The relationship between educational attainment and voting rate changes is, as in the case of age, clear and consistent. Nearly half of those who didn't graduate high school who voted in '08 did not vote in '10. That only applied to one-eighth of those with graduate degrees.

An obvious reason the Democratic party took a shellacking this time around is that liberals and Democrats were less motivated to vote than they were in '08. In contrast, self-described conservatives were out in close to the same numbers both elections.

Not only was the election decided by adults, the adults were far more skeptical of government involvement in society than the kiddos were a couple of years ago. In '08, 60 million voters shared the sentiment that "government should do more". This time, only 32 million voters did. And they were a minority--47 million said "government is doing too much".

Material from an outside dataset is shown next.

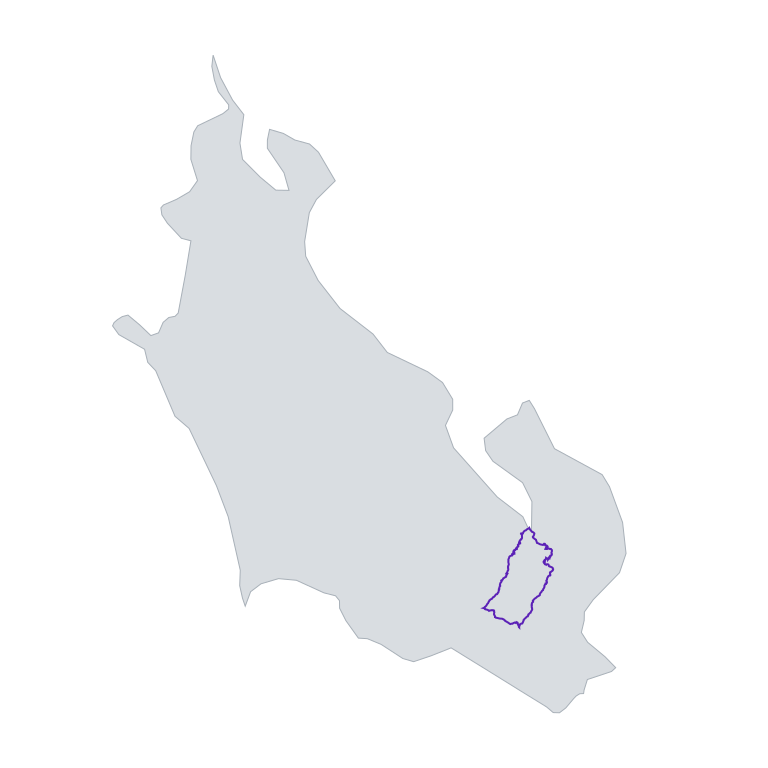 location of Bagaces, Guanacaste, Costa Rica, rotated 190°
{"feature_id": "36466004B76041075166072", "entity_name": "Bagaces", "entity_type": "district", "adm_level": 2, "iso_a3": "CRI", "parent_name": "Costa Rica", "parent_adm1": "Guanacaste", "projection": "robinson", "projection_center": [-85.261, 10.512], "detail": "fine", "context": "in_parent", "style": "outline", "palette": "violet", "viewbox_px": 768, "rotation_deg": 190, "n_neighbors": 0, "source": "geoboundaries", "source_scale": "gbopen_adm2", "svg_char_len": 7592}
<svg xmlns="http://www.w3.org/2000/svg" viewBox="0 0 768 768"><g transform="rotate(190 384 384)"><path d="M661.4,394.1L660.5,397.6L657.6,401.2L653.5,404.9L648.1,407.4L634.9,399.8L622.0,391.2L614.9,395.2L612.2,406.4L607.5,412.1L601.5,414.4L599.0,418.1L598.6,455.9L599.0,491.5L608.8,492.3L625.2,504.7L632.1,512.0L634.3,518.7L632.3,522.0L620.4,529.8L608.8,539.6L603.0,551.9L613.2,571.7L615.4,585.1L615.0,599.2L612.3,606.0L589.7,622.2L584.8,627.8L585.4,631.9L597.9,643.1L603.8,653.9L608.7,666.9L609.4,678.2L598.1,657.3L582.4,637.3L568.8,624.9L567.7,596.2L562.3,580.6L541.8,566.2L524.2,556.1L511.2,558.2L519.2,574.7L539.8,595.9L541.2,604.0L540.9,614.9L526.7,613.3L514.2,608.8L499.0,607.4L488.8,600.9L467.3,575.6L482.6,554.0L487.3,539.8L486.9,510.5L483.3,496.2L466.8,474.5L440.4,450.7L403.5,431.3L386.2,415.6L343.0,403.6L326.6,395.6L313.7,380.9L311.8,370.3L316.3,353.9L304.4,333.2L252.9,292.4L224.2,277.4L218.0,268.5L213.4,265.8L217.9,293.9L230.4,310.9L263.3,326.8L272.3,336.0L276.0,348.0L256.9,370.9L247.2,376.8L244.3,389.3L238.1,393.1L231.6,385.9L204.9,349.9L153.4,332.6L144.1,322.0L125.0,289.1L116.2,259.1L119.3,239.1L140.5,207.9L147.1,194.3L145.8,185.9L146.5,173.6L138.6,165.0L119.0,153.8L106.6,144.9L110.0,140.4L132.4,128.3L133.8,117.4L133.7,113.8L137.4,113.0L140.6,110.1L142.6,107.1L148.7,96.6L154.1,90.7L160.3,89.8L167.8,94.2L196.0,105.4L227.4,118.0L272.1,135.8L290.6,124.4L306.6,115.7L317.7,116.9L341.7,127.1L356.2,130.3L365.1,129.3L380.4,144.3L388.8,155.5L390.2,162.9L394.9,167.0L406.9,167.9L436.2,175.5L454.1,174.0L470.4,165.9L479.3,156.3L482.1,141.1L486.2,148.6L491.1,160.4L493.2,175.6L514.4,226.3L531.3,254.7L568.2,306.4L584.2,315.9L611.1,357.4L620.4,364.3L625.8,376.6L653.7,386.6L661.4,394.1Z" fill="#d9dde1" stroke="#a8b0b8" stroke-width="1"/><path d="M208.6,167.8L208.8,168.6L208.5,169.4L208.4,169.9L208.4,170.2L208.7,170.6L208.4,170.9L207.3,171.8L206.4,172.1L206.2,172.2L206.0,173.1L205.8,173.5L205.7,174.3L205.5,174.9L205.6,175.7L205.2,176.1L205.1,176.6L204.7,177.3L204.0,178.0L203.2,179.3L202.5,180.0L202.0,180.2L202.0,180.7L201.7,181.3L201.9,181.7L201.8,182.2L201.1,182.9L200.4,184.0L199.9,184.3L199.9,184.6L199.6,185.6L199.4,186.3L198.9,187.5L199.0,188.2L199.2,188.5L199.3,189.2L199.6,189.5L199.8,189.9L199.9,190.6L199.9,191.4L200.2,191.7L200.1,192.0L200.3,192.4L200.1,193.0L200.3,193.4L200.2,194.1L199.3,195.4L199.4,195.8L199.6,196.2L199.8,196.3L199.8,196.5L198.3,198.8L196.9,200.1L196.3,201.1L194.8,202.2L194.1,202.9L193.9,203.1L193.9,203.5L194.0,203.6L194.1,204.0L193.9,204.6L193.7,205.0L193.6,205.6L192.8,206.6L192.7,207.2L192.4,207.8L192.2,208.1L191.6,208.6L191.6,209.7L191.3,210.2L190.8,211.6L190.8,211.9L190.9,212.1L190.8,212.4L190.8,212.7L191.0,213.2L190.9,213.7L190.6,214.3L190.6,214.6L190.2,214.9L190.2,215.3L189.9,215.2L189.7,215.2L189.6,215.6L189.6,215.9L189.1,216.4L189.1,216.6L189.1,217.2L189.5,217.4L189.6,217.9L190.0,218.3L189.9,218.8L189.5,219.6L189.6,220.5L189.4,221.8L189.1,222.3L189.0,223.0L188.3,223.8L187.8,224.1L187.2,224.2L187.0,224.4L187.0,224.9L187.6,225.8L187.5,226.9L187.8,227.3L187.7,227.5L187.0,227.9L186.6,228.5L185.7,229.3L185.3,230.1L185.3,230.3L185.4,230.5L185.5,230.7L185.3,231.1L185.6,231.4L185.9,232.1L186.5,232.5L188.1,232.9L188.6,233.1L189.3,233.0L189.9,233.3L190.1,233.5L190.3,234.2L190.8,234.8L191.8,234.9L192.4,234.7L192.8,234.2L193.1,234.5L194.1,234.4L194.4,234.6L194.6,235.1L195.1,235.4L194.7,236.2L194.8,236.5L195.5,236.8L195.8,236.4L196.0,236.5L195.9,237.0L195.8,237.3L195.4,237.4L195.3,238.1L194.8,237.9L194.8,238.4L195.0,238.8L194.6,239.2L194.3,239.3L194.3,239.7L194.0,239.9L193.8,240.1L193.9,240.3L194.2,240.5L194.2,240.9L193.7,240.6L193.5,240.4L192.1,240.0L192.0,239.6L191.9,239.8L191.8,240.4L191.7,240.0L191.7,241.0L191.3,241.1L190.9,240.7L190.7,240.8L190.9,241.2L191.2,241.4L190.7,241.7L190.4,242.4L190.6,242.5L191.0,242.5L190.8,242.8L190.3,242.9L190.3,243.2L190.4,243.6L190.0,243.7L189.9,243.8L190.0,244.1L189.3,244.5L189.1,245.2L189.2,245.9L189.5,246.1L189.8,246.8L189.8,247.4L189.6,247.9L189.6,248.9L189.9,249.7L190.6,250.1L190.9,250.5L191.5,250.5L192.2,250.3L193.0,250.6L194.0,250.4L194.7,249.8L196.4,249.6L196.3,250.1L195.5,250.6L195.9,251.1L195.6,251.6L195.6,252.1L195.3,252.2L195.1,251.5L194.9,251.4L194.7,251.6L194.6,251.8L194.6,252.3L195.0,252.7L195.2,252.8L195.8,253.2L196.3,253.2L197.0,253.0L197.4,253.3L197.5,254.1L197.8,254.5L198.6,254.5L198.9,254.1L199.1,253.3L199.5,253.1L202.3,253.2L204.9,254.0L205.6,254.0L205.8,254.1L206.4,255.5L206.9,256.1L207.3,257.0L208.7,257.6L210.5,258.6L210.7,258.8L210.9,259.3L210.7,259.8L210.3,260.4L210.1,261.2L210.0,261.9L210.0,263.0L210.9,263.7L211.8,264.0L212.4,264.0L213.0,264.5L213.3,264.7L213.3,264.8L214.2,265.4L215.0,266.2L215.3,266.4L215.9,267.4L216.2,266.8L217.1,266.5L218.1,265.6L218.8,264.6L219.7,264.1L220.4,263.4L221.1,262.0L221.2,261.1L221.4,260.7L222.0,260.6L222.4,260.8L223.0,260.7L223.1,260.3L222.2,259.6L221.9,259.3L221.8,258.4L221.4,256.8L221.4,256.1L221.4,255.8L221.6,255.7L221.8,255.4L221.9,254.8L222.2,254.8L222.3,254.5L222.8,253.9L223.2,252.8L222.4,251.3L222.2,251.0L222.2,250.8L222.3,250.8L222.6,251.0L222.8,250.6L223.1,250.6L223.2,250.9L223.5,251.0L223.5,250.9L223.4,249.7L224.1,249.1L224.2,248.8L224.0,248.6L224.0,248.2L223.9,248.1L223.6,248.0L223.5,247.9L223.5,247.4L223.7,247.1L224.2,247.0L224.7,246.3L224.7,245.9L224.5,245.0L224.5,244.5L225.3,244.3L225.4,244.7L225.5,244.8L225.8,244.1L225.9,243.4L226.4,243.3L226.9,242.9L227.2,242.7L227.3,242.3L226.8,242.1L226.9,241.7L227.3,241.7L227.5,241.6L227.5,240.8L227.1,240.7L226.6,240.9L226.4,240.8L226.3,240.4L226.3,240.0L226.4,239.8L226.6,239.9L226.7,240.4L227.1,240.4L227.2,240.1L227.2,239.7L227.1,239.4L226.6,239.2L226.9,239.0L227.3,239.2L227.7,239.1L227.9,238.9L228.3,238.8L228.4,238.6L228.2,238.0L228.0,237.9L227.9,237.6L228.0,237.4L228.5,237.3L229.8,236.5L230.3,236.0L230.6,235.4L230.6,234.6L231.0,233.0L231.0,232.2L230.7,231.5L230.7,230.5L230.6,230.1L229.8,228.2L229.8,227.6L230.2,226.0L230.0,225.7L230.0,224.5L229.7,224.2L229.7,223.8L229.4,223.0L229.4,222.2L229.8,221.4L229.8,220.5L230.6,218.6L229.6,218.5L230.3,216.8L230.4,216.4L230.2,216.2L230.5,215.1L231.5,214.5L232.1,213.8L232.8,213.3L233.1,212.1L233.4,211.6L233.9,211.3L233.9,210.8L234.2,210.8L234.4,210.7L234.1,210.0L234.0,209.8L234.4,208.8L234.8,208.3L234.9,207.9L235.0,206.2L234.7,206.0L234.7,205.6L234.5,205.3L234.9,204.6L235.1,203.4L235.0,202.5L235.3,202.1L235.3,201.9L234.9,201.8L235.0,201.4L235.0,200.6L235.2,200.2L235.1,199.2L235.2,198.7L235.7,198.1L235.7,197.6L236.1,196.7L236.8,196.5L237.3,196.1L237.6,195.5L237.9,194.7L238.3,194.2L238.8,193.4L239.7,192.8L239.8,192.5L240.5,191.1L240.9,190.9L241.7,190.3L242.0,189.8L242.6,189.2L242.6,188.8L242.8,188.3L243.1,187.9L243.1,187.5L243.5,186.1L244.1,185.4L244.7,183.6L245.4,182.5L246.0,181.9L246.2,181.6L246.3,181.1L247.1,180.6L245.8,180.5L245.6,180.4L245.4,179.8L245.0,179.7L243.9,179.7L242.5,179.5L241.8,179.2L241.2,178.8L240.8,179.2L240.6,179.2L240.2,179.5L239.5,179.5L239.0,179.9L238.6,179.9L238.1,180.1L237.4,180.1L237.0,180.2L236.6,180.2L236.3,179.9L236.5,179.4L236.1,179.0L235.7,178.5L235.8,177.7L235.7,176.4L235.5,175.9L235.0,175.5L234.3,174.4L234.2,173.7L233.7,173.7L233.0,173.2L232.5,173.3L229.0,173.1L227.0,173.4L226.2,173.1L225.7,173.1L225.1,172.9L224.8,172.6L223.7,172.1L223.4,171.6L222.1,171.3L221.1,170.8L220.3,170.6L218.6,169.7L217.9,169.5L217.0,170.1L216.3,170.1L215.7,170.3L215.1,171.1L214.9,171.1L214.4,171.4L213.9,171.8L213.4,171.8L212.6,171.5L212.3,171.9L212.2,172.4L211.7,172.2L211.2,172.3L210.9,172.0L210.5,170.7L210.1,170.6L209.8,170.3L209.8,169.6L209.5,169.4L209.4,169.1L208.9,168.6L208.9,168.0L208.6,167.8Z" fill="none" stroke="#5b21b6" stroke-width="2"/></g></svg>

I assume California, where several "key" elections took place, is the reason that the decrease in the west is smaller than it is throughout the rest of the country.


9 comments:

silly girl said...

Bizarre coincidence?

Liberal and rural voters were exactly the same in numbers?

Audacious Epigone said...

observant girl,

There are a couple of instances of the identical figures showing up for different categories because I took the national total in House race votes for each year and then used exit polling percentages--which are all rounded to whole numbers--for absolute numbers. I probably should've rounded to avoid the appearance of precision, but in any case, that's why I highlighted the column farthest to the right--it is the most important in gauging differences between the electorate in the two cycles.

tanabear said...

"there weren't any high profile races across the country involving black candidates."

Alvin Greene. *)

Audacious Epigone said...

Tanabear,

Mentioned it parenthetically, but it was more comical than high profile in the sense that it was taken to represent some kind of political barometer. It reinforced black tribalistic tendencies though, that's for sure.

Anonymous said...

"It reinforced black tribalistic tendencies though, that's for sure."


Specific ethnicity aside, is just being a minority a factor in increasing tribalistic tendencies? Blacks are not being abused as a minority at this point. However, does just the condition of minority, as an independent variable, increase fear and suspicion of the majority? If so, does the effect vary by group? Given the tribalistic genocides that occur in Africa, it seems reasonable for Africans to be pretty fearful of the other. Could be a catch 22 of sorts. That is, they are better off as minority among a more prosperous group, but their endemic fear may lead them to choose the more familiar but also more dangerous folks in their own group.

Audacious Epigone said...

Anon,

Are East Asians in the US suspicious of whites? Are whites in Japan suspicious of the Japanese? Not to the extent that blacks in the US are of whites, I don't think.

Anonymous said...

"Are East Asians in the US suspicious of whites?"

Well there was that psycho prof that Dennis Mangan blogged on. Also, they vote more democrat even though on average earn more than whites but aren't super rich enough to get breaks the connected get. So, not sure really.

frost said...

My apologies if this has been covered elsewhere but it seems to me from eyeballing the tables that the groups with a higher IQ tend to have a smaller drop off between presidential election years and by-years. That wouldn't be surprising given the correlation between IQ and conscientiousness but I do wonder if you have run the numbers?

Audacious Epigone said...

Frost,

I assume that is the case based on the rough proxies we have for IQ like income and levels of educationally attainment, but there isn't a way to gauge IQ directly from exit polling (at least not one that I'm aware of!).